Lithuania: Official entities participate in Belarus human trafficking

Lithuanian Foreign Minister Gabrielius Landsbergis [EPA-EFE/HANNIBAL HANSCHKE]

Official entities, such as airlines and tourist agencies, are involved in organised human trafficking via Belarus and could face sanctions, Lithuania’s foreign minister, Gabrielius Landsbergis, told EURACTIV in an exclusive interview.

Earlier on Monday (12 July), he and the EU’s chief diplomat Joseph Borrell accused Belarus of using illegal migrants as a “political weapon” to put pressure on the EU because of the bloc’s sanctions on Belarus.

“We need to be very strict with the regimes that are using these sorts of weapons, first with sanctions,” Landsbergis said, speaking to EURACTIV on the sidelines of the EU Foreign Affairs Council in Brussels, which he said could include a fifth sanction package or broader sectoral sanctions.

“We’re not seeing actual flows of migrants who are fleeing for their lives and choosing a raft that actually endangers their life, but what we’re seeing is tourist agencies selling tickets to the European border, and not so expensive tickets – this is a very different situation,” Landsbergis said.

Nearly 1,700 migrants have entered Lithuania, an EU state, illegally from Belarus this year, more than 1,000 of them in July alone, according to Lithuania’s border guard service.

Half of them identified themselves as Iraqi citizens, while others came from Congo, Cameroon, Guinea, Iran and Afghanistan.

Over the last six months, Lithuania had been reached by 21 times more illegal migrants than in the whole year 2020, it said.

Asked why he thinks Minsk decided to particularly use migration as revenge for Lithuania’s outspokenness against the Lukashenko regime, Landsbergis said that while that would be “one of the most sensitive issues for Europeans,” he called the situation “unprecedented.”

“The difference between how Lukashenko is using refugees as a weapon and Europe’s previous refugee crisis is that in this case, we have official bodies participating,” Lithuania’s foreign minister warned.

“We have to understand that there are official airlines that transfer people from Baghdad to Istanbul or from Istanbul to Minsk, travel agencies that are registered in several countries, that means that there are possibly official bodies who participate in human trafficking,” he added.

“Participating in human trafficking is illegal everywhere – and if we can trace who’s doing that, and especially if it’s an official body, then it can be put to sanctions,” Landsbergis said, adding that such a step would be still in a consideration phase between foreign ministers.

Both Minsk and Moscow so far have denied any such operations.

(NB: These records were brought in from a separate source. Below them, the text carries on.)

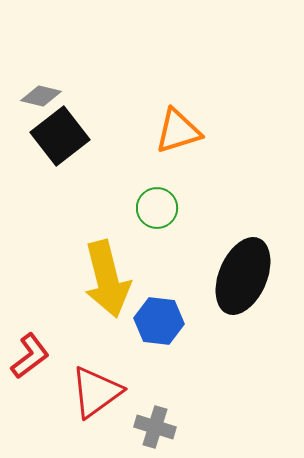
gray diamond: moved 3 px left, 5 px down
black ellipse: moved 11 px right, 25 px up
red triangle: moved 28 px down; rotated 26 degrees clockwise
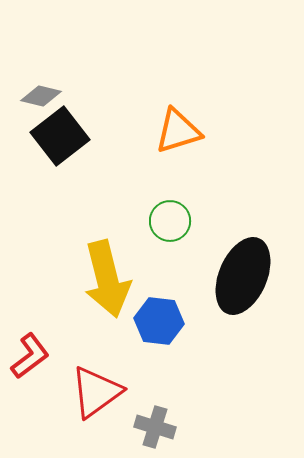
green circle: moved 13 px right, 13 px down
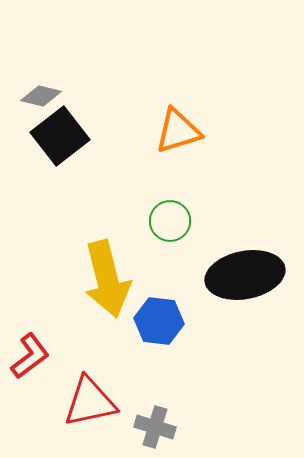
black ellipse: moved 2 px right, 1 px up; rotated 56 degrees clockwise
red triangle: moved 6 px left, 10 px down; rotated 24 degrees clockwise
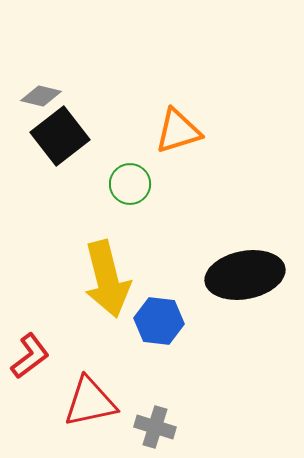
green circle: moved 40 px left, 37 px up
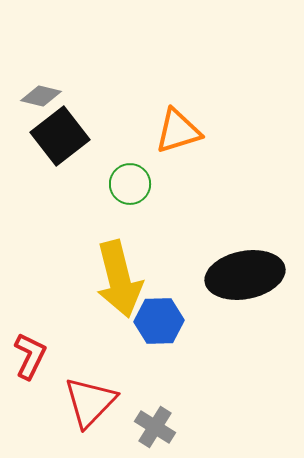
yellow arrow: moved 12 px right
blue hexagon: rotated 9 degrees counterclockwise
red L-shape: rotated 27 degrees counterclockwise
red triangle: rotated 34 degrees counterclockwise
gray cross: rotated 15 degrees clockwise
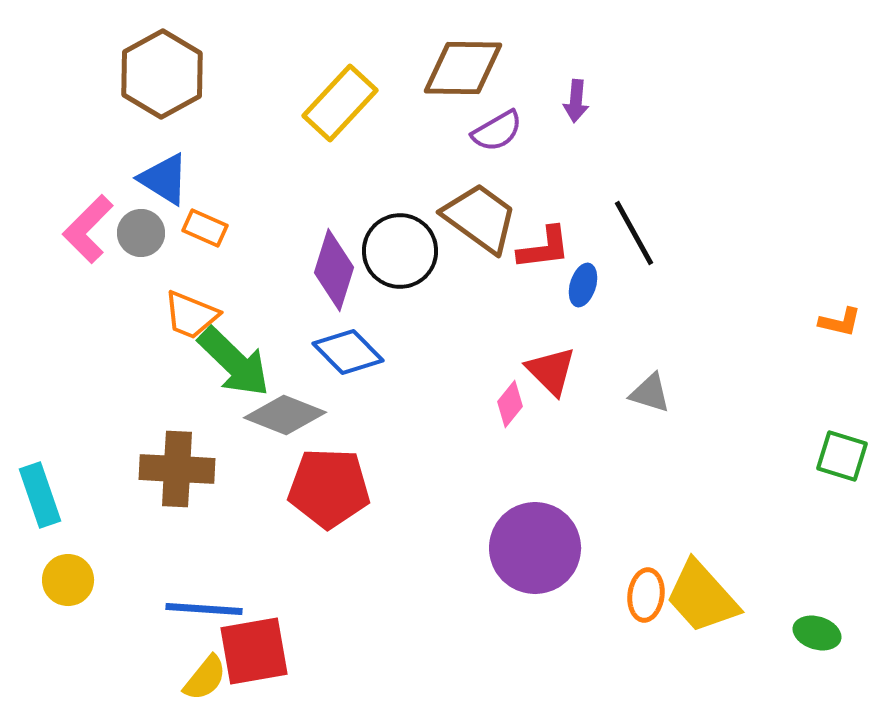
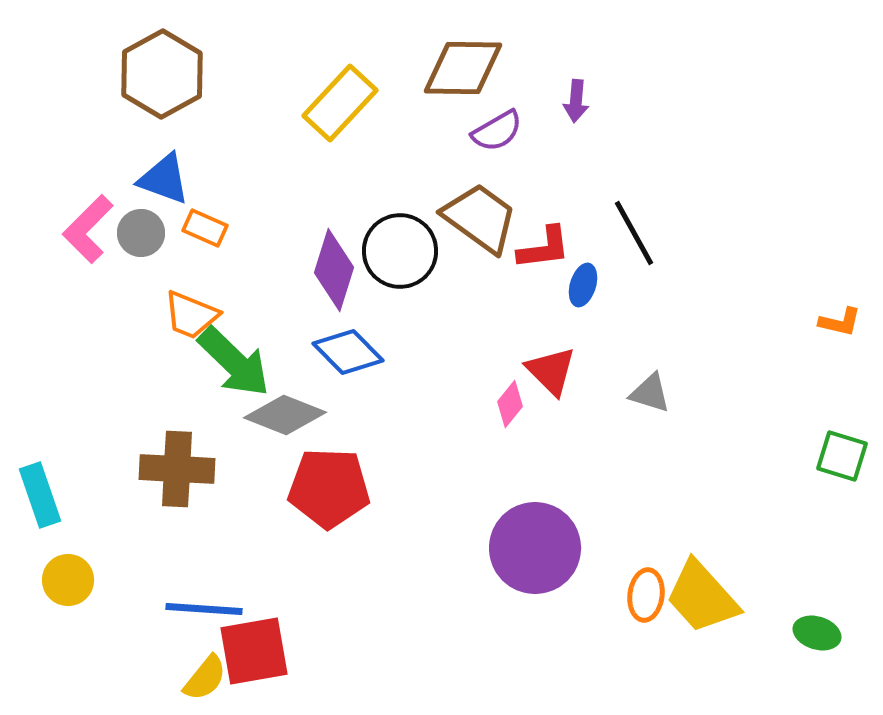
blue triangle: rotated 12 degrees counterclockwise
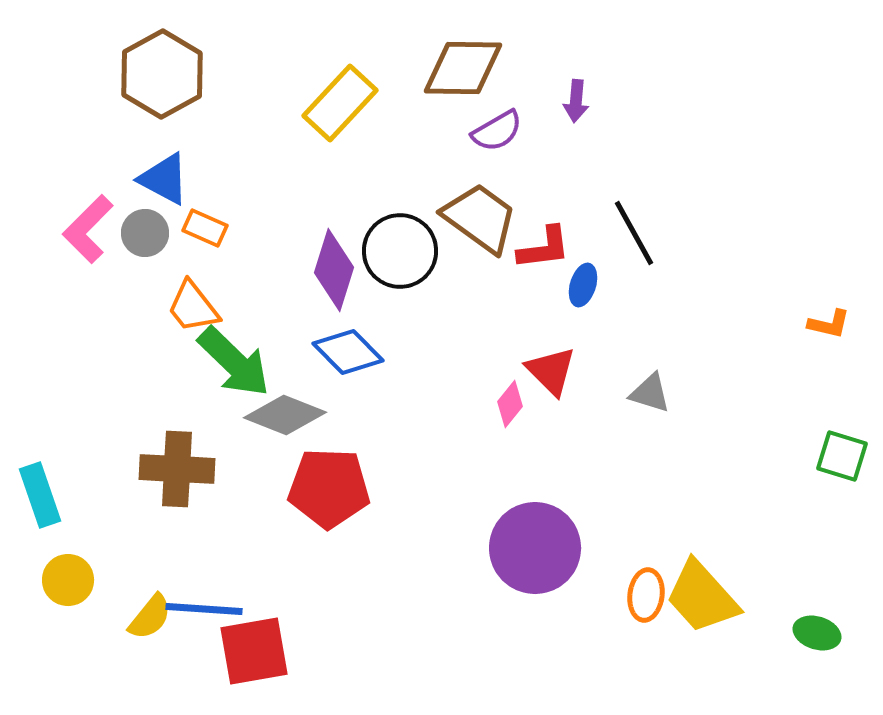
blue triangle: rotated 8 degrees clockwise
gray circle: moved 4 px right
orange trapezoid: moved 2 px right, 8 px up; rotated 30 degrees clockwise
orange L-shape: moved 11 px left, 2 px down
yellow semicircle: moved 55 px left, 61 px up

Lukashenko said last week his government would not close its borders with its neighbours and become a “holding site” for migrants from the Middle East, Asia and Africa.

He added that such migrants were not wanting to come to Belarus but to “the enlightened, warm and cozy Europe.”

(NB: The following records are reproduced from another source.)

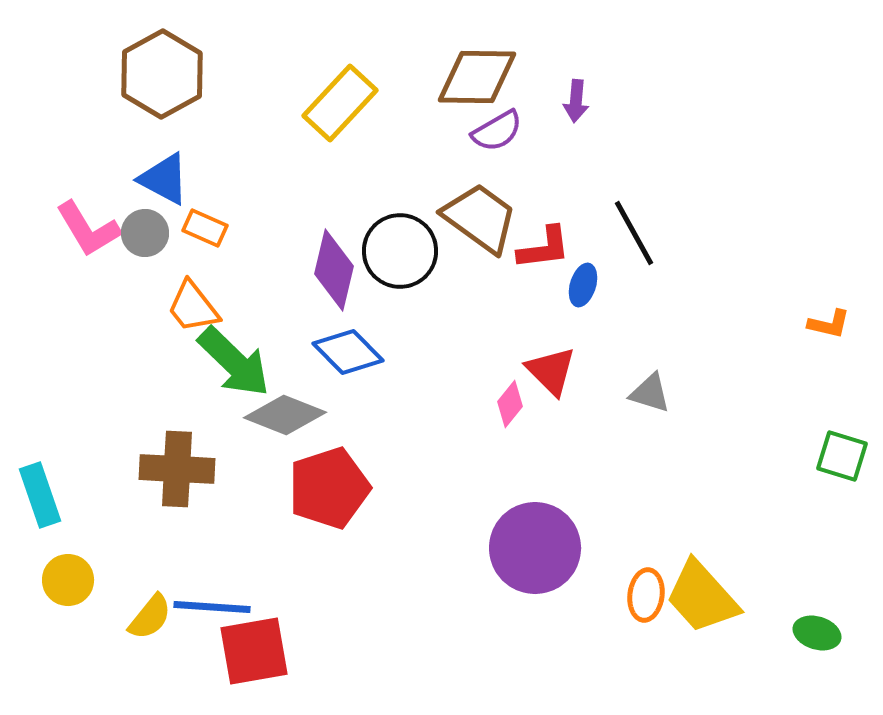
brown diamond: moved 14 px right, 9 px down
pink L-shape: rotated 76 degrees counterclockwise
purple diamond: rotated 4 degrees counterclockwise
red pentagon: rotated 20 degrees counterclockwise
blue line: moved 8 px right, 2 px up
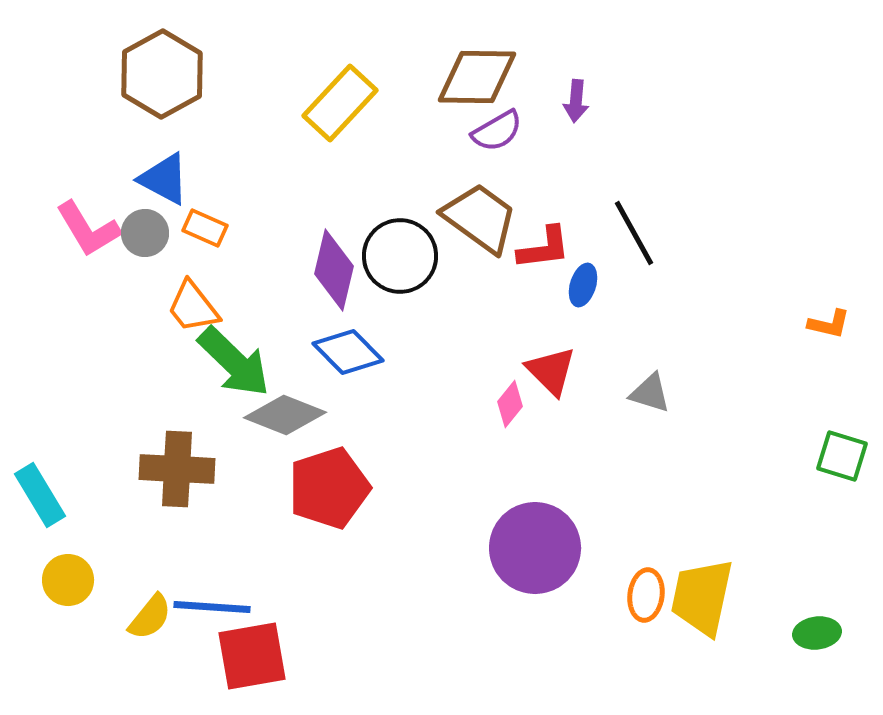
black circle: moved 5 px down
cyan rectangle: rotated 12 degrees counterclockwise
yellow trapezoid: rotated 54 degrees clockwise
green ellipse: rotated 24 degrees counterclockwise
red square: moved 2 px left, 5 px down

Lithuania began building a 550-km razor-wire barrier on its frontier with Belarus on Friday.

The EU border guard agency Frontex said on Monday it would send additional officers, patrol cars and experts to talk to migrants that have reached Lithuania to gather information on criminal networks.

“The situation at Lithuania’s border with Belarus remains worrying. I have decided to send a rapid border intervention to Lithuania to strengthen the EU’s external border,” Frontex Executive Director Fabrice Leggeri said in a statement.

Leggeri later also told EU officials and lawmakers that Frontex was preparing to fly migrants out of Lithuania with a mix of commercial and charter flights for those not granted refugee status by Vilnius.

Landsbergis said that involvement of the European Commission and Frontex is needed not only in the protection of the EU’s external border, but also in the provision of humanitarian aid to migrants and facilitating their return or resettlement.

Asked by EURACTIV whether he fears that Minsk could instrumentalise the Western troops’ withdrawal from Afghanistan for more targeted migration flows, Landsbergis said that as there already have been cases of Afghans crossing illegally the border with Lithuania, “the route is already there”.

“To our knowledge, the route has been facilitated not only by Belarus but possibly also by Russia – this is an increasingly growing worry because we know that since Western troops are leaving Afghanistan, there’s a possibility for the huge migration flows which we are already witnessing in Tajikistan and with Russian facilitation,” Landsbergis said.

“They could reach the European border via Lithuania or even Latvia, Estonia and even Finland and other countries with which Russia has a border,” he added.

“Europe’s message must be short and precise – those illegally entering the EU cannot be granted a refugee status and will be returned to their countries of origin,” Landsbergis said.